通过对不同酯化度、酰氨化度低酯桔皮果胶凝胶体系的流变学分析,对于低酯果胶,探讨果胶浓度及钙离子浓度对凝胶弹性模量、粘性模量、tanδ在降温过程中变化的影响。结果表明较低的酯化度对于形成更多的“蛋盒”结构起促进作用,酰氨基团可能促使果胶链之间通过氢键作用从而提高凝胶强度,但酰氨化度较高的果胶凝胶结构具有相对的不稳定性。
对于高酯果胶,探讨了蔗糖与果胶浓度对高酯果胶凝胶性质的影响,酯化度不同的高酯果胶其凝胶的速度不同,酯化度越高,在同等条件下其凝胶强度越大,而且凝胶也较稳定。就同一种高酯果胶来讲,果胶浓度及蔗糖浓度与其网络结构的紧密程度和稳定性呈正相关。
综合分析,酯化度为34-40%、酰氨化度为12-16%的桔皮果胶SF530较适合作为脂肪替代品的原料。因此就其凝胶进行了分形及动力学分析以期为进一步利用其凝胶性质提供理论支持。在研究范围内,SF530凝胶的分形维数介于1.48至1.97之间,其微观结构可以通过数学的方式表达出来。
凝胶动力学分析表明,SF530果胶浓度对凝胶在冷却中的弹性模量及凝胶形成速度有很大影响,果胶浓度越大,凝胶的弹性模量曲线越高,凝胶形成的速度越快。高浓度的果胶与相应的钙离子形成了更多的缔合区从而使凝胶结构更坚实。pH同样对凝胶体系冷却过程中弹性模量及凝胶形成速度有很大影响,在pH值为3.0左右凝胶体系比较坚实,凝胶形成速度比较快。凝胶活化能的影响条件比较复杂,而且在凝胶形成前后有两个温度区域供分析。只有在果胶链比较丰富的前提下,果胶浓度才会对凝胶形成的能量壁垒产生显著的影响。在低钙离子浓度条件下,果胶浓度对于Mc的影响不明显,当钙离子浓度较高时,果胶浓度越大,Mc越小,形成的网络结构更趋于复杂。

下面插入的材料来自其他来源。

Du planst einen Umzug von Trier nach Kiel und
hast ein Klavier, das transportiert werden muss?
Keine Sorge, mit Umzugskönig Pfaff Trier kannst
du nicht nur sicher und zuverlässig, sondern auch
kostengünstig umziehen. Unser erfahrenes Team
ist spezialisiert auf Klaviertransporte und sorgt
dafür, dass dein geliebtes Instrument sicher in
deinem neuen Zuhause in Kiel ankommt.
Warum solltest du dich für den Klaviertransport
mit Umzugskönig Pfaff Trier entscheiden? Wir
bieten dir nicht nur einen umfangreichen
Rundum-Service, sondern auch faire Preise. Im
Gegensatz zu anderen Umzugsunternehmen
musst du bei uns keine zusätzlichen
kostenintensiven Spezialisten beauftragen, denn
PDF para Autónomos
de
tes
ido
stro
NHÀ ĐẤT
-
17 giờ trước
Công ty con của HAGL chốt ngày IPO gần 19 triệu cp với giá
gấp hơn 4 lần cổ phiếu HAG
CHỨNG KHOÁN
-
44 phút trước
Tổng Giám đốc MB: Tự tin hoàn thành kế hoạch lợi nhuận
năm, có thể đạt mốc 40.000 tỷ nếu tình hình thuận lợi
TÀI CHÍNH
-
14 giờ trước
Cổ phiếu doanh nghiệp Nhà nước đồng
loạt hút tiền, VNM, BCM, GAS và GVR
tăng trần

探讨了高酯果胶与SF530果胶交互作用形成热不可逆凝胶的机理。通过响应面分析,得到可以预测高酯与低酯果胶混合凝胶持水性、硬度、粘附性、胶着性和咀嚼度的数学模型,为后续研究及工业化生产提供理论支持。通过岭迹分析,得到有利于进行微粒化处理的混合果胶凝胶组成:低酯与高酯果胶浓度比为2:1的混合果胶浓度为1.95%,钙离子浓度为20mMol/L,GDL添加量为1%。
选择CMC作为混合凝胶微粒的保护性外相,能显著提高产品的稳定性,缓解产品脱水现象。通过已经申请发明专利的加工工艺,制得由SF530为主要成分,配以高酯果胶和CMC的脂肪替代品—PFM。该产品的粒径范围为:d32,46.883μm;d43,74.236μm;d0.5,57.517μm;d0.9,133.135μm。用储存试验针对粒径和流变性变化进行了分析,结果表明,PFM具有良好的稳定性。

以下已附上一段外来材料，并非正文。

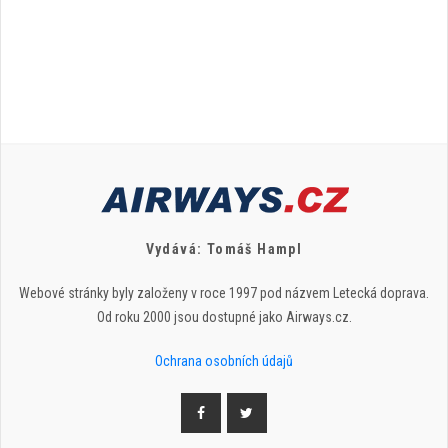
Vydává: Tomáš Hampl
Webové stránky byly založeny v roce 1997 pod názvem Letecká doprava.
Od roku 2000 jsou dostupné jako Airways.cz.
Ochrana osobních údajů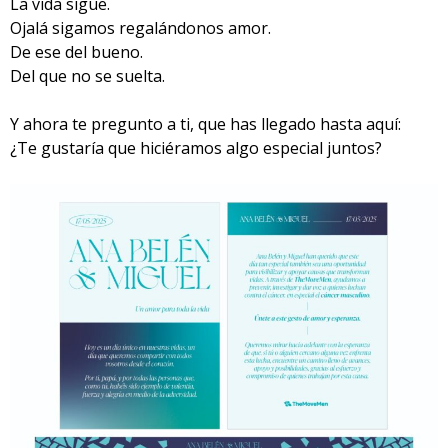
La vida sigue.
Ojalá sigamos regalándonos amor.
De ese del bueno.
Del que no se suelta.
Y ahora te pregunto a ti, que has llegado hasta aquí:
¿Te gustaría que hiciéramos algo especial juntos?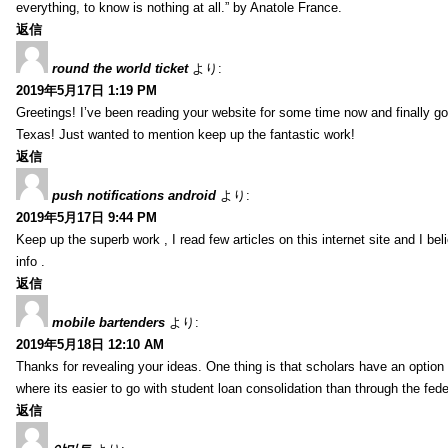
everything, to know is nothing at all.” by Anatole France.
返信
round the world ticket
より:
2019年5月17日 1:19 PM
Greetings! I’ve been reading your website for some time now and finally 
Texas! Just wanted to mention keep up the fantastic work!
返信
push notifications android
より:
2019年5月17日 9:44 PM
Keep up the superb work , I read few articles on this internet site and I beli
info .
返信
mobile bartenders
より:
2019年5月18日 12:10 AM
Thanks for revealing your ideas. One thing is that scholars have an optio
where its easier to go with student loan consolidation than through the fede
返信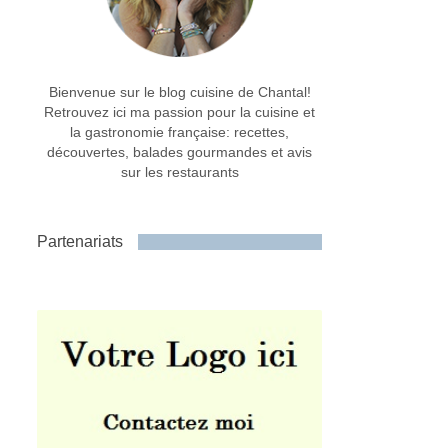
Bienvenue sur le blog cuisine de Chantal!
Retrouvez ici ma passion pour la cuisine et
la gastronomie française: recettes,
découvertes, balades gourmandes et avis
sur les restaurants
Partenariats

流变学、显微分析、感观评定等方法研究结果表明,PFM在蛋黄酱中一方面提供了类似油脂的感观性质,另一方面与蛋黄酱样品中其他成分相互作用,影响体系的结构,随储存时间其流变性质有一些变化。总体来看,PFM在蛋黄酱类产品具有应用潜力。
以微粒化果胶凝胶、果胶弱凝胶、微粒化果胶-乳清分离蛋白凝胶作为脂肪模拟品应用于低脂蛋黄酱,对比这三种脂肪替代品的应用效果。结果表明,三种脂肪模拟品均对低脂蛋黄酱的质构有改善作用,以果胶弱凝胶的作用最为明显。感观分析表明微粒化果胶凝胶对低脂蛋黄酱感观方面贡献最大。但后续研究表明,添加果胶弱凝胶的低脂蛋黄酱在储存一周后会逐渐形成凝胶,不具有塑性,涂抹性变差;而以微粒化果胶凝胶作为模拟品的蛋黄酱在储存三周后容器底部有明显的水沉淀下来,而且蛋黄酱的质构变得粗糙,可能是凝胶微粒不稳定,在储存期再次聚集。通过比较四种以果胶为原料的脂肪替代品应用效果可知,将微粒化果胶凝胶添加惰性外相,是制备稳定PFM的关键。
PFM在低脂干酪中的应用研究表明,脂肪含量的降低和水分含量的增加导致低脂模拟干酪微观结构松散,替代脂肪含量50%的低脂干酪具有较低的硬度、胶着性、咀嚼度和黏附性。添加PFM做为脂肪替代品使低脂产品更接近于高脂产品。PFM的添加降低了产品的融化焓。
PFM在低脂重油蛋糕中的应用研究表明,PFM能够替代重油蛋糕中的脂肪归功于其具有维持面团结构的功能和模拟脂肪口感的特点。从质构分析和感观分析发现,脂肪替代量40%以下低脂蛋糕与传统高脂对照差别不大。
研究结果表明,本研究制备的脂肪替代品在低脂涂抹食品、低脂乳制品及焙烤制品具有很大的应用潜力。
Based on the studies of former researchers, the thesis discussed the properties and relative theories of pectin gelation process. Developing a new type fat replacer as pectin gel as the basic material, the author applied this fat replacer to reduce fat content of some food such as spreads, milk products and baking products to study the effects of it on the properties of such low fat food.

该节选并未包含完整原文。